What you have to do
What is needed here is a word-for-word copy of all the entries below.

Available records
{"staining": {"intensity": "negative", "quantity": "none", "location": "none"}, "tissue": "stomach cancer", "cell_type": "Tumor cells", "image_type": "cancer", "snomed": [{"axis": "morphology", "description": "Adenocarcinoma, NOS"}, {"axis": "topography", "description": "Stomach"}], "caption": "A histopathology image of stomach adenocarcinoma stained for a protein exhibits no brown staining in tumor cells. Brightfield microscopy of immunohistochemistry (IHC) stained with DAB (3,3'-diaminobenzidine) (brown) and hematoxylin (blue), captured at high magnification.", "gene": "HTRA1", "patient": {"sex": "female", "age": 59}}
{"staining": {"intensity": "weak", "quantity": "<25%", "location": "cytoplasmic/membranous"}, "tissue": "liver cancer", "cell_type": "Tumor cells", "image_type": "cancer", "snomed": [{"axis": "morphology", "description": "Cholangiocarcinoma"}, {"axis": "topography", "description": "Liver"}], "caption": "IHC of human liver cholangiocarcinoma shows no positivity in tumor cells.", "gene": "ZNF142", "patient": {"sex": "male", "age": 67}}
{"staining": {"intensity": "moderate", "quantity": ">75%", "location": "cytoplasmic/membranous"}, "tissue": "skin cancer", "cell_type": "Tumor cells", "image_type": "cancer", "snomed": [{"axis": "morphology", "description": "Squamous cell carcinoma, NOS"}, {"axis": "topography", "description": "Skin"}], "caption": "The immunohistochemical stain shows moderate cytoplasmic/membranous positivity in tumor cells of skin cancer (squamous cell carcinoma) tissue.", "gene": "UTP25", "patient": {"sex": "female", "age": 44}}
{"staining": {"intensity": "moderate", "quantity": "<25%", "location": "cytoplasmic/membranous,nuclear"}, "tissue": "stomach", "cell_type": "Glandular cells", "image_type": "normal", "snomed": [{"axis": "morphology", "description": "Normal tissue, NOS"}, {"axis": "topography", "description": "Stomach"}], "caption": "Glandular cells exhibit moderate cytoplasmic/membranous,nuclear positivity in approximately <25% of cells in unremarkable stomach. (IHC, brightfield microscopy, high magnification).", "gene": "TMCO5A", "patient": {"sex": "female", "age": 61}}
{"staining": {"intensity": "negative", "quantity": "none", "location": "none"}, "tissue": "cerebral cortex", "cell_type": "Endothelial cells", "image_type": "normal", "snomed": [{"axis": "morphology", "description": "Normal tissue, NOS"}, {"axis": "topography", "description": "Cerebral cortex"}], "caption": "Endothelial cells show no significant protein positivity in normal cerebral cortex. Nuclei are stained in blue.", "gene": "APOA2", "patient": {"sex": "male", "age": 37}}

Answer area
{"staining": {"intensity": "negative", "quantity": "none", "location": "none"}, "tissue": "stomach cancer", "cell_type": "Tumor cells", "image_type": "cancer", "snomed": [{"axis": "morphology", "description": "Adenocarcinoma, NOS"}, {"axis": "topography", "description": "Stomach"}], "caption": "A histopathology image of stomach adenocarcinoma stained for a protein exhibits no brown staining in tumor cells. Brightfield microscopy of immunohistochemistry (IHC) stained with DAB (3,3'-diaminobenzidine) (brown) and hematoxylin (blue), captured at high magnification.", "gene": "HTRA1", "patient": {"sex": "female", "age": 59}}
{"staining": {"intensity": "weak", "quantity": "<25%", "location": "cytoplasmic/membranous"}, "tissue": "liver cancer", "cell_type": "Tumor cells", "image_type": "cancer", "snomed": [{"axis": "morphology", "description": "Cholangiocarcinoma"}, {"axis": "topography", "description": "Liver"}], "caption": "IHC of human liver cholangiocarcinoma shows no positivity in tumor cells.", "gene": "ZNF142", "patient": {"sex": "male", "age": 67}}
{"staining": {"intensity": "moderate", "quantity": ">75%", "location": "cytoplasmic/membranous"}, "tissue": "skin cancer", "cell_type": "Tumor cells", "image_type": "cancer", "snomed": [{"axis": "morphology", "description": "Squamous cell carcinoma, NOS"}, {"axis": "topography", "description": "Skin"}], "caption": "The immunohistochemical stain shows moderate cytoplasmic/membranous positivity in tumor cells of skin cancer (squamous cell carcinoma) tissue.", "gene": "UTP25", "patient": {"sex": "female", "age": 44}}
{"staining": {"intensity": "moderate", "quantity": "<25%", "location": "cytoplasmic/membranous,nuclear"}, "tissue": "stomach", "cell_type": "Glandular cells", "image_type": "normal", "snomed": [{"axis": "morphology", "description": "Normal tissue, NOS"}, {"axis": "topography", "description": "Stomach"}], "caption": "Glandular cells exhibit moderate cytoplasmic/membranous,nuclear positivity in approximately <25% of cells in unremarkable stomach. (IHC, brightfield microscopy, high magnification).", "gene": "TMCO5A", "patient": {"sex": "female", "age": 61}}
{"staining": {"intensity": "negative", "quantity": "none", "location": "none"}, "tissue": "cerebral cortex", "cell_type": "Endothelial cells", "image_type": "normal", "snomed": [{"axis": "morphology", "description": "Normal tissue, NOS"}, {"axis": "topography", "description": "Cerebral cortex"}], "caption": "Endothelial cells show no significant protein positivity in normal cerebral cortex. Nuclei are stained in blue.", "gene": "APOA2", "patient": {"sex": "male", "age": 37}}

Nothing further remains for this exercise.